GIVEN TEXT:
───
The Allure of the Automobile exhibit is currently displayed at the High Museum of Art in Atlanta, Georgia through June 20th, 2010.
Guest curator Ken Gross assembled 18 feature automobiles from the finest collectors, including Chip Connor, Sam Mann, Bruce Meyer, Peter Mullin, Jon Shirley, Peterson Museum, Collier Collection, among others. The featured automobiles have won awards at prestigious events such as the Pebble Beach Concours d’Elegance, broken records on racetracks, and were previously owned by such noted car enthusiasts as Hollywood legends Clark Gable and Steve McQueen.
The Allure of the Automobile exhibit traces the evolution of the motorcar, examining the contrasts between European and American design, and significant changes in automotive styling and engineering before and after World War II.
“Until World War I, most cars had been utilitarian objects with one principal goal: transportation,” said Ken Gross, guest curator of the exhibition. “But as tastes and wealth coincided, designers could create and/or customize an automobile’s body, dramatically altering its silhouette and decoration and producing artful, one-of-a-kind objects. Lavish and often beautifully trimmed with aluminum, chrome, inlaid wood and lacquer, the streamlined silhouettes of the finest mid-century cars represent prime examples of Art Moderne design.”
Of particular note is the aluminum body Type 64 on loan from the Porsche Museum in Stuttgart, Germany.
The Type 64 is of very special significance to the history of the Porsche brand: built in 1938/39 under the guidance of Ferdinand Porsche, this unique car already had all the features that make sports cars from Zuffenhausen so very special the world over to this day: lightweight construction and superior aerodynamics, exceptional performance, reliable technology and that unique design so characteristic of a Porsche. Originally developed for the Berlin-Rome long-distance race, Type 64, due to the war, never entered a race in its lifetime. But it marks an essential milestone en route to the first Porsche, Type 356 built in 1948.
The car’s streamlined aluminum body already showed distinctive indications later to be admired in all of Porsche’s sports cars, its DNA living on in the Porsche 356 through the Porsche 911 all the way to the Panamera. The symbiosis of motorsport requirements and the use of production elements made the car a perfect grand tourer able to reach an average speed on public roads back in 1939 of more than 130 km/h or 80 mph. No surprise, therefore, that Ferdinand Porsche himself used Type 64 for long journeys.
───
PROBLEM SET:
[1] Rewrite the part of the automobile exhibit text running from "The Allure of the Automobile exhibit traces" down to "World War II.", substituting "the Second World War" for "World War II".
[2] Answer these questions from the automobile exhibit text.
(a) Through what date is the exhibit displayed at the High Museum of Art?
(b) How many feature automobiles did Ken Gross assemble?
(c) In what year was the first Porsche, Type 356, built?

RECORD EXCERPTS:
───
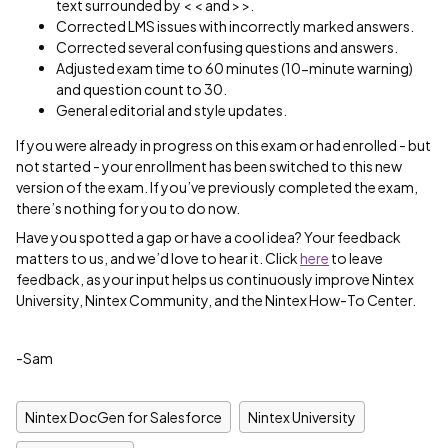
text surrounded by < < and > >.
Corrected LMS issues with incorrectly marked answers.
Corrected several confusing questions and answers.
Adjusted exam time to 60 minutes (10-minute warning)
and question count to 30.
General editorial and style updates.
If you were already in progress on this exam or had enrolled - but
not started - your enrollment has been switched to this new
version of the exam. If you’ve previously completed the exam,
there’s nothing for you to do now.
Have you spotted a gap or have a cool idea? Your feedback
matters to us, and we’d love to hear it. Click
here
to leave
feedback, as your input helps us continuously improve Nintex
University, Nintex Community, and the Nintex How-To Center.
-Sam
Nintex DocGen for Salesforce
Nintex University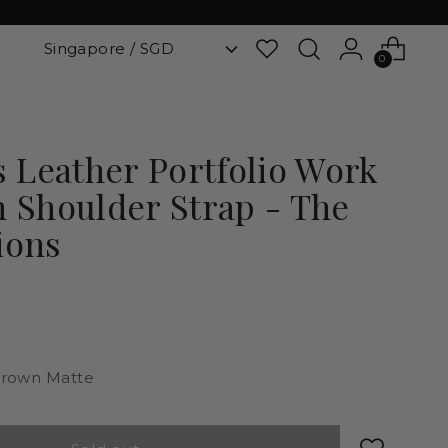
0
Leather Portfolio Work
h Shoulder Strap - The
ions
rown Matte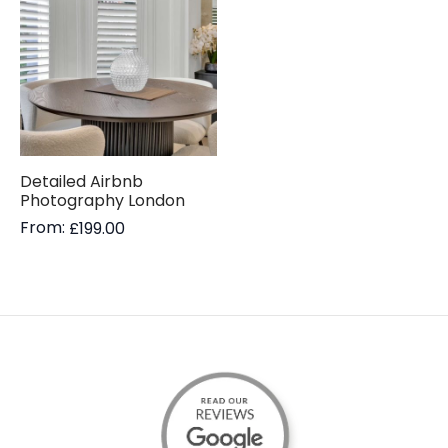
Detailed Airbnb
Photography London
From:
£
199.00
───
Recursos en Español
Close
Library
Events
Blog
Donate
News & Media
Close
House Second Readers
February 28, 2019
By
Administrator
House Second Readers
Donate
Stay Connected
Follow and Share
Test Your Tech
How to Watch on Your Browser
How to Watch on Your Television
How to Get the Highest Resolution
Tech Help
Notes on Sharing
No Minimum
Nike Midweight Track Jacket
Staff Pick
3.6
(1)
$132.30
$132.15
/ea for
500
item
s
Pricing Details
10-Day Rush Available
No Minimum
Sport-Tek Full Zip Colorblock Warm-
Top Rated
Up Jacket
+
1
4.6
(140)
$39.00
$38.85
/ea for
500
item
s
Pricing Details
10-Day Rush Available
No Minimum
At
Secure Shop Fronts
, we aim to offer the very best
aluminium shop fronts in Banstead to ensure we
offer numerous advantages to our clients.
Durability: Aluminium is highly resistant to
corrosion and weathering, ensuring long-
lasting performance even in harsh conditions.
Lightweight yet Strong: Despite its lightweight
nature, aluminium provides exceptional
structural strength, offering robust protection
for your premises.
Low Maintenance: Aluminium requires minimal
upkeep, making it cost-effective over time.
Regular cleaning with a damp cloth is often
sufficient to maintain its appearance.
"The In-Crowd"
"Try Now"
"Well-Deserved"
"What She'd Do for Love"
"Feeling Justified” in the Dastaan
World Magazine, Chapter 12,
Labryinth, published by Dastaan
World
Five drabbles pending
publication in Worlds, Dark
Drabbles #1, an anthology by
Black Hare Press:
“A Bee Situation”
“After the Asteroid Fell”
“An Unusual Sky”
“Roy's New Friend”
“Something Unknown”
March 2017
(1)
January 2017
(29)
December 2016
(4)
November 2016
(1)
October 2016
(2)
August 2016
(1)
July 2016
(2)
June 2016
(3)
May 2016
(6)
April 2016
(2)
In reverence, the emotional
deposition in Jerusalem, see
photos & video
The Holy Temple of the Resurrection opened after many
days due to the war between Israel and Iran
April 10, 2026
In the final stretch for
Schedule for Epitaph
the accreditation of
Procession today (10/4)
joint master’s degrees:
───
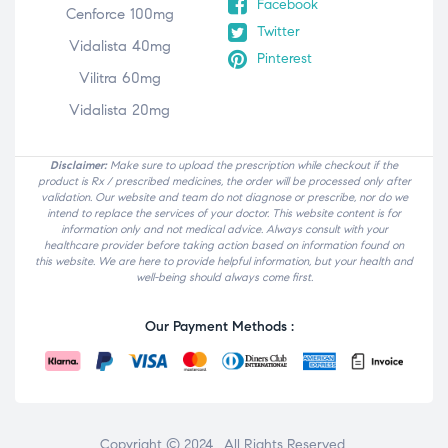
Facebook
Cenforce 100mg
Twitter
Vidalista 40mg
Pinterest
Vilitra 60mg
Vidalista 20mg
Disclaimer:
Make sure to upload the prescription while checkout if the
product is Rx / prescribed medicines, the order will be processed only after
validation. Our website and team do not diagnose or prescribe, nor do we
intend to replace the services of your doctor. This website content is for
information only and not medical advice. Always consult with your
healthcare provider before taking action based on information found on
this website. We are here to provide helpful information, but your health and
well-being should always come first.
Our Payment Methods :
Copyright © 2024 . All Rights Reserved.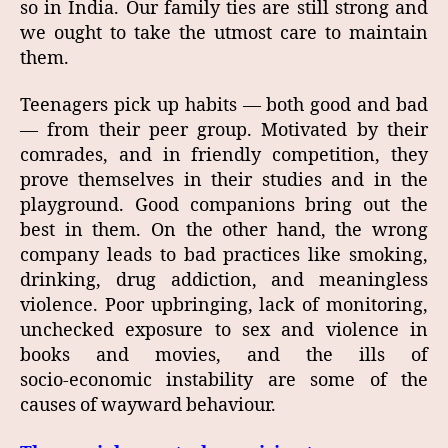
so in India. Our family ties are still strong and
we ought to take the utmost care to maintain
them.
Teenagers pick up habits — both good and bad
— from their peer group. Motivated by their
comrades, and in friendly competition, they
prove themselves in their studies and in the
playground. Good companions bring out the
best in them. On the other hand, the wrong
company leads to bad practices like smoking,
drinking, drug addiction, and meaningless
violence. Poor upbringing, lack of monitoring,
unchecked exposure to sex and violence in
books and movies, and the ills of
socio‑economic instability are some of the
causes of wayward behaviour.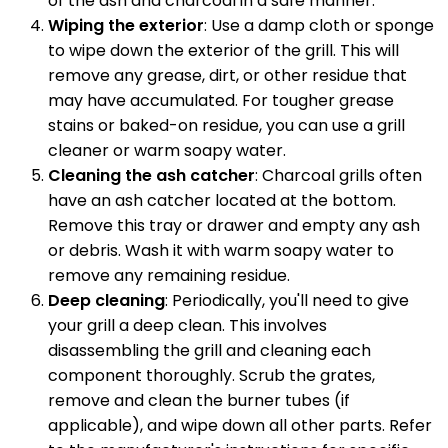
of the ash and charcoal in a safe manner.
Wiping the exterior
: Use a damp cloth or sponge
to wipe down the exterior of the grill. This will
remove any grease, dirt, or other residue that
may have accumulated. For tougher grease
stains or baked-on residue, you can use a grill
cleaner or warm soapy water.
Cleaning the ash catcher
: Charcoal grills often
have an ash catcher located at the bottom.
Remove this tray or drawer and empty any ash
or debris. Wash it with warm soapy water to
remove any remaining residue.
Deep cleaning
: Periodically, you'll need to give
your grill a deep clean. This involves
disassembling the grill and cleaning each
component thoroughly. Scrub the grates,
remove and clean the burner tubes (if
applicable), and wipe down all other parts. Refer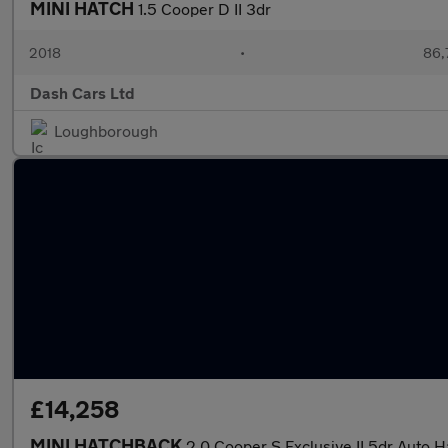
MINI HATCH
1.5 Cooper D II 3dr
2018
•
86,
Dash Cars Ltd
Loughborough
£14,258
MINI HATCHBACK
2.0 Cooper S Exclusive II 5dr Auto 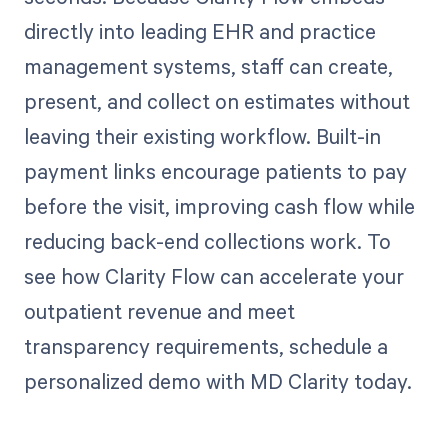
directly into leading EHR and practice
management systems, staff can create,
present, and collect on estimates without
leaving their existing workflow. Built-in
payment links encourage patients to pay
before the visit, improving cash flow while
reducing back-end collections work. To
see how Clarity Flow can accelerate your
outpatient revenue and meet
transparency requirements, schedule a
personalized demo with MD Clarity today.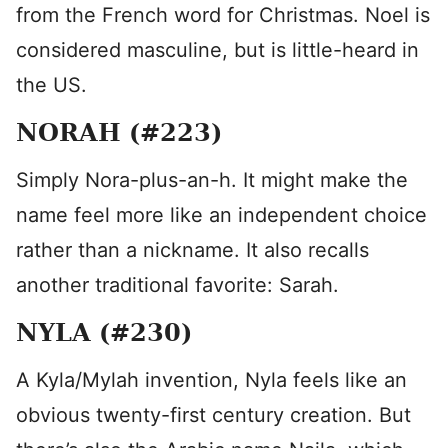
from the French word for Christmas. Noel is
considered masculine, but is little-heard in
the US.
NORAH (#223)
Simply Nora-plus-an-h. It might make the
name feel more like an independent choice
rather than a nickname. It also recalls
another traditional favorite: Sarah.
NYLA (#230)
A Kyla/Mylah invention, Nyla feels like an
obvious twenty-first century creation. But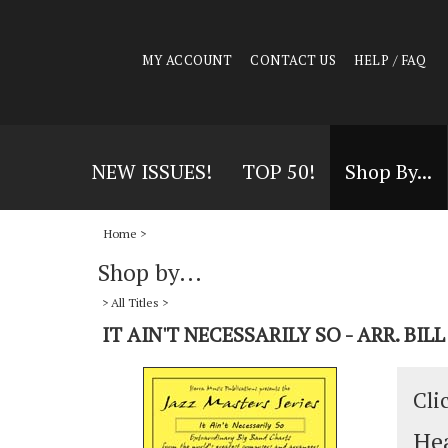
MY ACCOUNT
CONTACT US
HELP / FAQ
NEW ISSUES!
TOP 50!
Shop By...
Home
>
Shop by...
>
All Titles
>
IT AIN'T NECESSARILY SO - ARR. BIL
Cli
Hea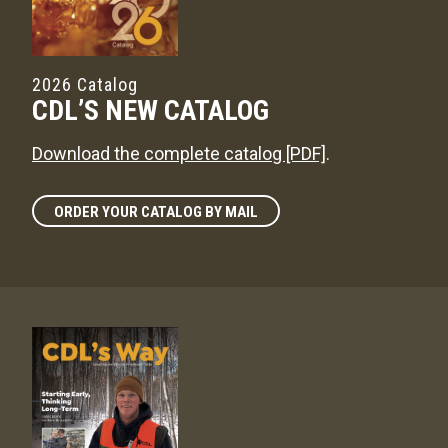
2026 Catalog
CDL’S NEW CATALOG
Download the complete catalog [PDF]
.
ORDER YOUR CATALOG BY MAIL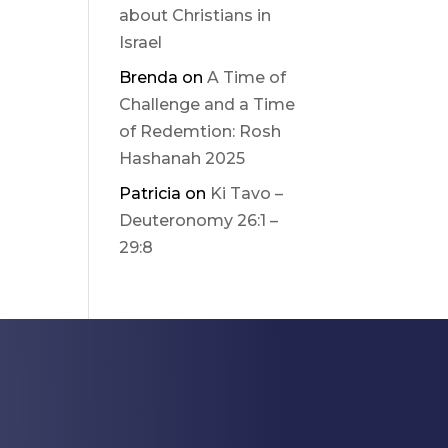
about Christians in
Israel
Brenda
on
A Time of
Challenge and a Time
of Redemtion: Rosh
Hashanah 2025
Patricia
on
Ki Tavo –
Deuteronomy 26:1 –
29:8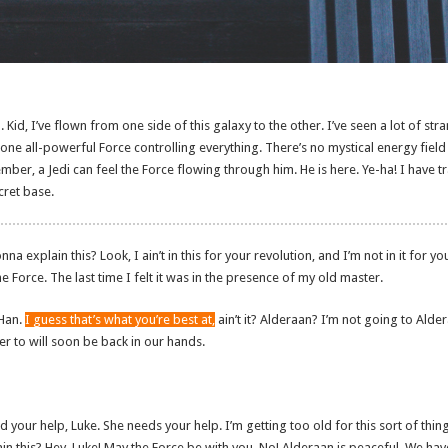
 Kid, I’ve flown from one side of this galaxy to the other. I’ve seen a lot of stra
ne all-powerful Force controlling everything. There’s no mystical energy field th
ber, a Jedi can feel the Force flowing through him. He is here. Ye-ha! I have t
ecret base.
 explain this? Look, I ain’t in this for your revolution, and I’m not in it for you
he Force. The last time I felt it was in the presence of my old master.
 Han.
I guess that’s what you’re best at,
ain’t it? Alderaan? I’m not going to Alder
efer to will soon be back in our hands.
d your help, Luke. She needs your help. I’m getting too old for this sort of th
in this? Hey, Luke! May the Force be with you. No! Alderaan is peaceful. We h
───
PROBLEM SOLUTIONS:
[1]
The Allure of the Automobile exhibit traces the evolution of the motorcar, examining the contrasts between European and American design, and significant changes in automotive styling and engineering before and after the Second World War.

[2]
(a) June 20th, 2010
(b) 18
(c) 1948